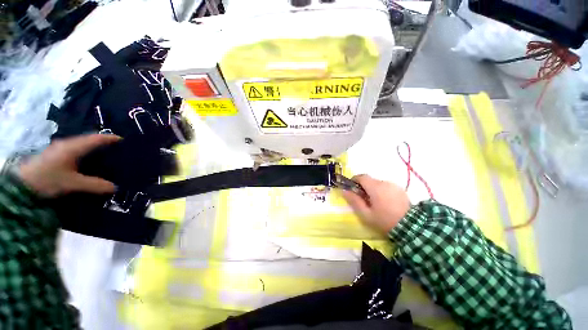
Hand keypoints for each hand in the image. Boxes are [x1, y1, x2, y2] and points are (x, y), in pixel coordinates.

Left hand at [19, 134, 120, 196]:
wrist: (29, 180)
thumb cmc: (50, 179)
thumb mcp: (72, 184)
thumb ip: (92, 185)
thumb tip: (113, 187)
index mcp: (73, 146)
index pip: (95, 139)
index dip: (108, 139)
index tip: (121, 139)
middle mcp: (68, 142)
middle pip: (88, 139)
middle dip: (101, 143)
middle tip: (113, 150)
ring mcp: (61, 147)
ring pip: (80, 145)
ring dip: (91, 149)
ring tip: (101, 157)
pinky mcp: (57, 154)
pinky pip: (74, 151)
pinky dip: (82, 155)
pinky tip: (83, 163)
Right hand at [342, 175, 410, 233]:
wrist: (407, 224)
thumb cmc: (384, 220)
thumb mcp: (366, 215)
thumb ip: (355, 202)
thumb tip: (344, 191)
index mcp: (375, 187)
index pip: (361, 177)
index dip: (354, 181)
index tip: (351, 190)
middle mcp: (384, 182)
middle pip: (371, 181)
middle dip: (365, 189)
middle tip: (363, 202)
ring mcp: (394, 185)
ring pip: (379, 185)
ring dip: (375, 191)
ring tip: (376, 206)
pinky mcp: (400, 190)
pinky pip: (388, 188)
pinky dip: (384, 193)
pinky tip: (386, 205)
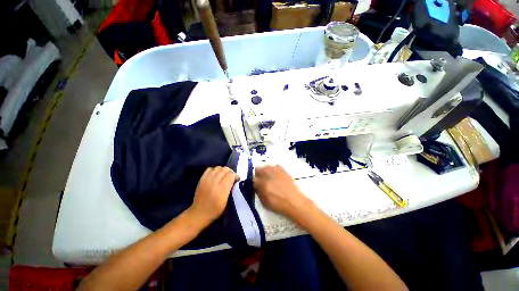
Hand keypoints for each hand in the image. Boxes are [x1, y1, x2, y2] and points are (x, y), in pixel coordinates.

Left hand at [188, 166, 236, 228]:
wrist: (199, 213)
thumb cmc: (215, 210)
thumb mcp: (227, 202)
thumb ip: (231, 189)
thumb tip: (234, 180)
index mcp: (221, 190)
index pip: (231, 175)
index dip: (235, 176)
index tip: (236, 180)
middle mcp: (214, 182)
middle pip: (225, 169)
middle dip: (230, 172)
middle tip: (231, 178)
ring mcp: (206, 180)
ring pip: (218, 167)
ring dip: (223, 170)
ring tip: (224, 176)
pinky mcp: (201, 179)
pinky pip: (210, 169)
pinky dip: (215, 170)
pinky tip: (216, 175)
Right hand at [254, 165, 314, 221]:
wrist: (294, 201)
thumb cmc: (279, 204)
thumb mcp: (264, 202)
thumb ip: (258, 192)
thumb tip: (256, 186)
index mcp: (262, 184)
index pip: (253, 179)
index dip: (254, 182)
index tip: (256, 185)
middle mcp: (267, 175)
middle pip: (257, 169)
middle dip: (258, 175)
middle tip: (261, 180)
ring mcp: (275, 170)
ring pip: (265, 167)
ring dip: (265, 171)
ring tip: (269, 177)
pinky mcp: (282, 169)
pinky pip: (274, 166)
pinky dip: (273, 170)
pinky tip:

[WHAT TO WORK ON]: Every line of the material above should be repeated exactly, except for the pictures.

[OUTPUT FOR THIS EXERCISE]:
Hand keypoints for each hand in the image. Boxes are [x1, y1, x2, y2] and points are (x, y), in pixel coordinates.

Left hand at [19, 134, 120, 196]:
wrist: (29, 180)
thumb cmc: (50, 179)
thumb mcp: (72, 184)
thumb ip: (92, 185)
thumb tip: (113, 187)
index mcp: (73, 146)
index pip: (95, 139)
index dip: (108, 139)
index tip: (121, 139)
middle mcp: (68, 142)
middle pip: (88, 139)
middle dip: (101, 143)
middle tip: (113, 150)
ring mcp: (61, 147)
ring pip: (80, 145)
ring dip: (91, 149)
ring tip: (101, 157)
pinky mcp: (57, 154)
pinky pip: (74, 151)
pinky dip: (82, 155)
pinky tip: (83, 163)
Right hand at [342, 175, 410, 233]:
wrist: (407, 224)
thumb cmc: (384, 220)
thumb mcp: (366, 215)
thumb ip: (355, 202)
thumb tip: (344, 191)
index mcp: (375, 187)
index pip: (361, 177)
index dip: (354, 181)
index tip: (351, 190)
middle mcp: (384, 182)
middle pip: (371, 181)
middle dip: (365, 189)
middle tip: (363, 202)
ring mcp: (394, 185)
ring pip: (379, 185)
ring dip: (375, 191)
ring tip: (376, 206)
pinky mcp: (400, 190)
pinky pip: (388, 188)
pinky dip: (384, 193)
pinky tip: (386, 205)
Hand keypoints for each hand in the image. Boxes are [x1, y1, x2, y2] and points are (x, y), in pixel coordinates.

Left hand at [188, 166, 236, 228]:
wrist: (199, 213)
thumb cmc: (215, 210)
thumb mcp: (227, 202)
thumb ip: (231, 189)
thumb tip: (234, 180)
index mcp: (221, 190)
index pip: (231, 175)
index dip: (235, 176)
index tip: (236, 180)
middle mcp: (214, 182)
middle pip: (225, 169)
middle dip: (230, 172)
middle tip: (231, 178)
ring mcp: (206, 180)
ring pip: (218, 167)
ring dip: (223, 170)
ring tip: (224, 176)
pinky mcp: (201, 179)
pinky pip: (210, 169)
pinky dip: (215, 170)
pinky tip: (216, 175)
Right hand at [254, 165, 314, 221]:
wrist: (294, 201)
thumb cmc: (279, 204)
thumb mcp: (264, 202)
thumb ip: (258, 192)
thumb tip: (256, 186)
index mcp: (262, 184)
index pip: (253, 179)
index dip: (254, 182)
index tip: (256, 185)
middle mcp: (267, 175)
middle pip: (257, 169)
middle dip: (258, 175)
middle tip: (261, 180)
ring mcp: (275, 170)
ring pip: (265, 167)
ring dip: (265, 171)
ring tip: (269, 177)
pinky mcp: (282, 169)
pinky pip: (274, 166)
pinky dip: (273, 170)
pinky tip:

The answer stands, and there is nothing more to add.